Op welke wijze ‘bevestigt’ het volk dat Jezus de Zoon van God is?
De mensen die met Jezus in contact kwamen voelden dat Hij een goddelijke werkelijkheid belichaamde. De mensen zijn versteld door wat hij kan doen en werden soms bang vanwege zijn grote macht. Iedereen erkende Zijn macht: Johannes, demonen, het wind, ziekten, discipelen, de massa en ook God zelf.
In welk opzicht was Jezus een ‘dienaar’?
Jezus was een dienaar door de daden dat hij deed. Hij verdreef demonen en genag zieken. Hij is iemand die wonderen deed en Hij was vervuld met medelijden wanneer hij de mensen zag lijden.
Waarom beval Jezus de mensen soms te zwijgen over Zijn identiteit?
Dit bevel heet ‘Messiaans geheimenis’ en hooft doorheen het Markus Evangelie drie redenen voorgeschreven.
- In geval van demonenuitdrijving: Jezus wou niet dat ze de waarheid zouden getuigen. Hij wou niet geassocieerd worden met hen.
- In geval van sommige mensen die genezen werden: Jezus wou het druk voorkomen van het volk om nog meer wonderen te doen. Het was echter soms wel dat er te veel volk was aan het wachten voor Hem dat hij dan eenzaamheid ging opzoeken.
- In geval van de discipelen over Jezus’ Messiaanse betekenis: Omdat ze deze voor de opstanding nog niet volledig verstonden of konden verstaan.

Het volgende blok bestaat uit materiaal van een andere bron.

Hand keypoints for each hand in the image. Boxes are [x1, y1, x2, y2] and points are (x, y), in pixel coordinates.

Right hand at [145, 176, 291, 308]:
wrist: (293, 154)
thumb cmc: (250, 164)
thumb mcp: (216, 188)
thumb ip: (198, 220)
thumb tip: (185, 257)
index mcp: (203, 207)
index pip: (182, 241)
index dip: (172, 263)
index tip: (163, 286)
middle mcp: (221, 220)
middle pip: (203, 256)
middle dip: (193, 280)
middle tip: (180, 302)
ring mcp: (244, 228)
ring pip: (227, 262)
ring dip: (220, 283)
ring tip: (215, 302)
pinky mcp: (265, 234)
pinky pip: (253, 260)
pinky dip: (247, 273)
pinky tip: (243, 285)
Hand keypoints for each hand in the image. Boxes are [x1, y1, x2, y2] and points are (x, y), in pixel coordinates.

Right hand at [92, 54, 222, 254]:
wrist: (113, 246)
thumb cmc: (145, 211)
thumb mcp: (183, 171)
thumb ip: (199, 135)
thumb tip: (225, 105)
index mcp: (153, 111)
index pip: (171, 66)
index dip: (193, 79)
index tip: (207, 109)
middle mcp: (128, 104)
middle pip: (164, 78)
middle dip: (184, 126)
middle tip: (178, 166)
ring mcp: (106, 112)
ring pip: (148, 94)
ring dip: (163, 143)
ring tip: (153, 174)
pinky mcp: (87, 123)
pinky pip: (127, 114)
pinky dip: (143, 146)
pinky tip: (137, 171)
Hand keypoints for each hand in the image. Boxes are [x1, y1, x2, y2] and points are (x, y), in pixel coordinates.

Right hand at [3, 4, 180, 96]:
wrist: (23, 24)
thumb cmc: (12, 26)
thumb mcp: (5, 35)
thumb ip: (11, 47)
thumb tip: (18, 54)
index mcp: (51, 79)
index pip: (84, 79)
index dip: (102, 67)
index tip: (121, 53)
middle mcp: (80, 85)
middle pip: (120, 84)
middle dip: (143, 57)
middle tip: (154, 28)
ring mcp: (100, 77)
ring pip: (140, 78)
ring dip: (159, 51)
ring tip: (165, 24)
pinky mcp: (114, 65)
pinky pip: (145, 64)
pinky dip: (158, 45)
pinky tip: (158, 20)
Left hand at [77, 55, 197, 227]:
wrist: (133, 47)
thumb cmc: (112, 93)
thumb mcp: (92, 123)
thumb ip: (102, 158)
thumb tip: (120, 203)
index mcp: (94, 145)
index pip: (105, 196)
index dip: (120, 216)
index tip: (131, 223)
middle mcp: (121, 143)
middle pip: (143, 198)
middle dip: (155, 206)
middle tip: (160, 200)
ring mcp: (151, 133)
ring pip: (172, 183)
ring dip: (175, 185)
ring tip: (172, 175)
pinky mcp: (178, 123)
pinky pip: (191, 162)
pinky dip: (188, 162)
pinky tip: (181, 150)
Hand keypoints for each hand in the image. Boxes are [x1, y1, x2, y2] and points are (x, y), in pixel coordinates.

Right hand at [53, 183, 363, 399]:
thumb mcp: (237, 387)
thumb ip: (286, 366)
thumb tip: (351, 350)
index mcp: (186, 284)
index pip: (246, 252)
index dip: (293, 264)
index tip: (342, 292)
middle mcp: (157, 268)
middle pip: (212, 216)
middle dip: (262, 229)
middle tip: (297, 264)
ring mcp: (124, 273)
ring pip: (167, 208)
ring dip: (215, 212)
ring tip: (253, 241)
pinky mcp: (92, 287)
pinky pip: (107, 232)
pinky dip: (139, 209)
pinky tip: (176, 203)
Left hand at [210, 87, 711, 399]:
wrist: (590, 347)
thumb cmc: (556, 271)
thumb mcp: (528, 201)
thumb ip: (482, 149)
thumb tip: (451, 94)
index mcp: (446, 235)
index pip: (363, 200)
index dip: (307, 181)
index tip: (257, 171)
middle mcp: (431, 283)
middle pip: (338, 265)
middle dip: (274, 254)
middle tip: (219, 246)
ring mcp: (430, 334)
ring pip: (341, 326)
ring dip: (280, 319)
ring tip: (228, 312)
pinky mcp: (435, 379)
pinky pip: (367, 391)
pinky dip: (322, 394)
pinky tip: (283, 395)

Hoe typeert Lukas zelf het schrijven van zijn Evangelie?
Lukas baseerde zich op ooggetuigen om zijn Evangelie te schrijven. Dat deed hij door de volgende elementen te gebruiken:
- Informatie verzamelen
- Gegevens natrekken
- De bronnen verifiëren – in dit geval ooggetuigenverslagen
- Een kritische beoordeling van de inhoud van deze ooggetuigenverslagen
- Een ordelijke schikking van het materiaal
Zo kon Lukas een betrouwbare getuigenis presenteren van het leven en woorden van Jezus.
Wie was Lukas?
Een reisgenoot en vriend van Paulus, een goede onderlegde heiden-Christen. Hij was een arts die afkomstig was van Atiochie.
Wanneer is het Evangelie van Lukas geschreven?
In de late jaren 50 of de vroege jaren 60. (Daarna werd de Handelingen geschreven als ‘gezamenlijke project’)
Op welke wijze benadrukt Lukas de universele aard van Jezus’ werk?
Door Jezus zijn oorsprong terug te trekken tot Adam toont Lukas aan dat Jezus niet enkel voor Israël maar ook heidenen gekomen is. Jezus’ komst is voor allen zichtbaar gericht op de hele wereld en is door historische feiten zo gemarkeerd. De verlossing omvat niet alleen Israël maar de hele wereld!